待審閱段落 →

►

這道題還是整體二分。。 在二維樹狀數組外面套一個二分
但對於這道題來說,整體二分的複雜度是 Q*log(Q)^3 不如分塊優(Q*sqrt(Q))
#include <iostream>
#include <cstdio>
#include <algorithm>
#include <functional>
#define INF 1000000000
#define MAXN 350000
#define lowbit(x) ((x)&(-(x)))
using namespace std;
struct node
{
int x1,y1,x2,y2,s,k,cur,tp;
}q[MAXN],q1[MAXN],q2[MAXN];
int tmp[MAXN],ans[MAXN];
int c[600][600];
int n,m,tot;
void modify(const int &x,const int &y,const int &d)
{
for (int i=x;i<=n;i+=lowbit(i))
for (int j=y;j<=n;j+=lowbit(j))

◄

任務說明 → 請從上方這篇整體二分題解的最後一行之後接著往下寫。

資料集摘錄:
►

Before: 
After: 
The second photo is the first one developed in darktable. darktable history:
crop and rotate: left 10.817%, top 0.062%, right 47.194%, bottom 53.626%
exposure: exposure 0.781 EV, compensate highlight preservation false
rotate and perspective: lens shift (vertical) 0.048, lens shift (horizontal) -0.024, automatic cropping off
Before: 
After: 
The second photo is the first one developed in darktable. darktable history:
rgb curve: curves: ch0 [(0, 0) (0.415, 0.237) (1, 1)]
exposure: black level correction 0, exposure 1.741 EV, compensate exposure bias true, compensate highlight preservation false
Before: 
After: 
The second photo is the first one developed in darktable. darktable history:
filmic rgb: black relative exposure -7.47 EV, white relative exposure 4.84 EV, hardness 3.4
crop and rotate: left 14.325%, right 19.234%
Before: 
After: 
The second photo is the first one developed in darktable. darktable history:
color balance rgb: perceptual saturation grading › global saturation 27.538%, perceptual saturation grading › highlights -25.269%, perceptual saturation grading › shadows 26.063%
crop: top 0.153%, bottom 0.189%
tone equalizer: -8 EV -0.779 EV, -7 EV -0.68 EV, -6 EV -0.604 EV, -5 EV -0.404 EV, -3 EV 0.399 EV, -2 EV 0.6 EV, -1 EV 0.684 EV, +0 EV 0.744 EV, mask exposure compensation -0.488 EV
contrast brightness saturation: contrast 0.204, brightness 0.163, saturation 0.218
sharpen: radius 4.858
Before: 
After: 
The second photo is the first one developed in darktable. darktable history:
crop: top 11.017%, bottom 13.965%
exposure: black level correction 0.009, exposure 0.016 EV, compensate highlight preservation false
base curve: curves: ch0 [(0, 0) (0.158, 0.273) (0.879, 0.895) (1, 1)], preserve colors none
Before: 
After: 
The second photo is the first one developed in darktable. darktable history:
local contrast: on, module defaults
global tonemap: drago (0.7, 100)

◄

結果 →
c[i][j]+=d;
}
int query(const int &x,const int &y)
{
int res=0;
for (int i=x;i>0;i-=lowbit(i))
for (int j=y;j>0;j-=lowbit(j))
res+=c[i][j];
return res;
}
void solve(int head,int tail,int L,int R)
{
if (head>tail) return;
if (L==R)
{
for (int i=head;i<=tail;++i)
if (q[i].tp==2) ans[q[i].s]=L;
return;
}
int mid=(L+R)/2;
for (int i=head;i<=tail;++i)
{
if (q[i].tp==1&&q[i].k<=mid) modify(q[i].x1,q[i].y1,1);
else if (q[i].tp==2) tmp[i]=query(q[i].x2,q[i].y2)-query(q[i].x1-1,q[i].y2)-query(q[i].x2,q[i].y1-1)+query(q[i].x1-1,q[i].y1-1);
}
for (int i=head;i<=tail;++i)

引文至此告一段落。